»»

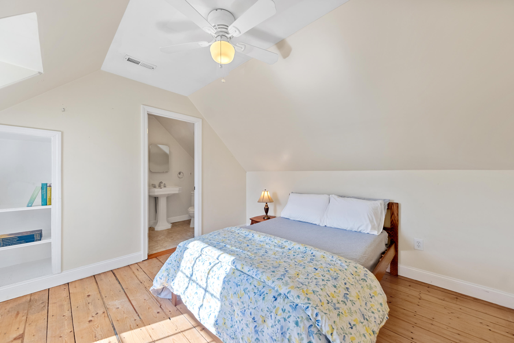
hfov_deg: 108.3
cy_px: 172
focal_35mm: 13
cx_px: 257
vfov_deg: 85.4
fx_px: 186
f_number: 8
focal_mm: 8.9
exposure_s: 1/20
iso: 500
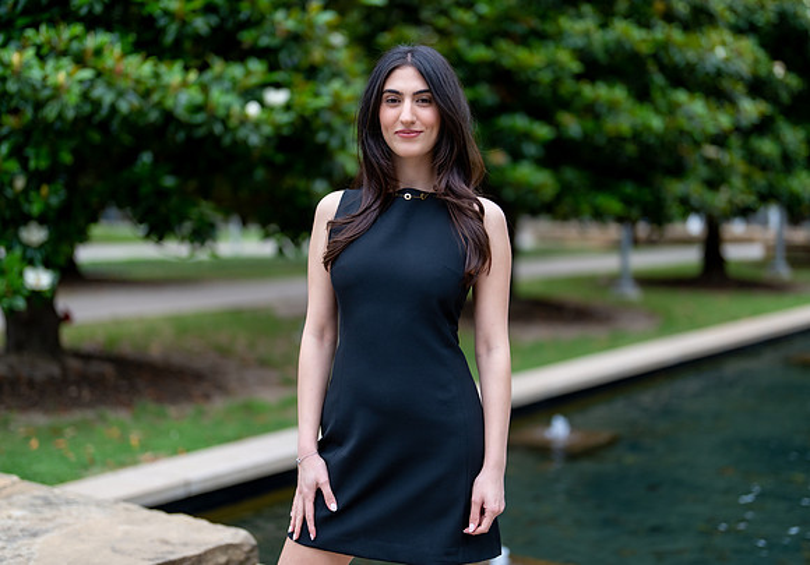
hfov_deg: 37.1
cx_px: 424
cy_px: 283
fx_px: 1208
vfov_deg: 26.4
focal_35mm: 53
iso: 100
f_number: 1.2
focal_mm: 50
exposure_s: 1/500
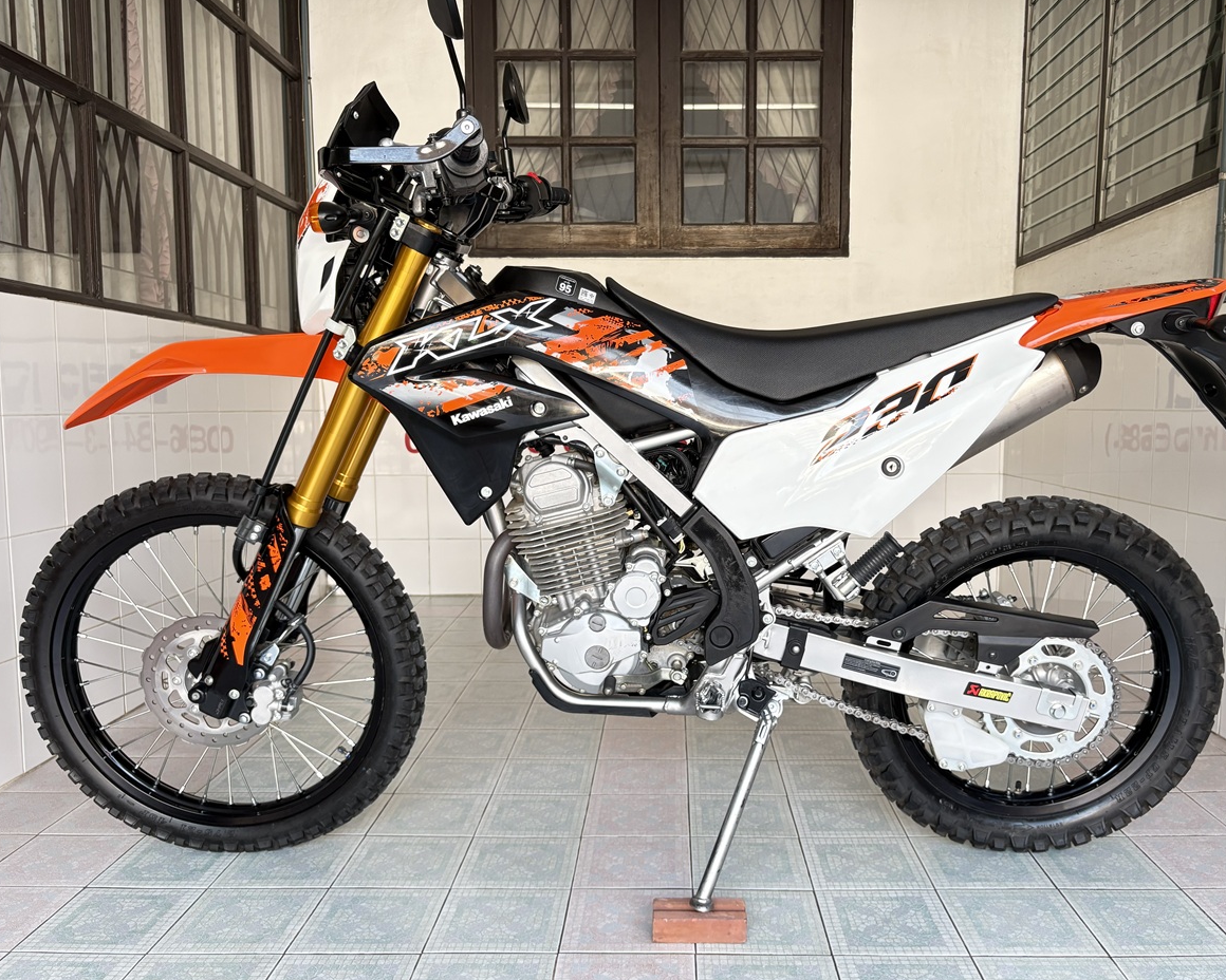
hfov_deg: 62.1
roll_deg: +0.9
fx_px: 1016
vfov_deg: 51.5
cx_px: 665
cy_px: 502
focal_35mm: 28
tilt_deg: -5.6
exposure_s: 1/94
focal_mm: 5.96
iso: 125
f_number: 1.6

««

Without the pictures, write out the whole listing above exactly as it appears.

--- YOUR RESPONSE ---
hfov_deg: 108.3
cy_px: 172
focal_35mm: 13
cx_px: 257
vfov_deg: 85.4
fx_px: 186
f_number: 8
focal_mm: 8.9
exposure_s: 1/20
iso: 500
hfov_deg: 37.1
cx_px: 424
cy_px: 283
fx_px: 1208
vfov_deg: 26.4
focal_35mm: 53
iso: 100
f_number: 1.2
focal_mm: 50
exposure_s: 1/500
hfov_deg: 62.1
roll_deg: +0.9
fx_px: 1016
vfov_deg: 51.5
cx_px: 665
cy_px: 502
focal_35mm: 28
tilt_deg: -5.6
exposure_s: 1/94
focal_mm: 5.96
iso: 125
f_number: 1.6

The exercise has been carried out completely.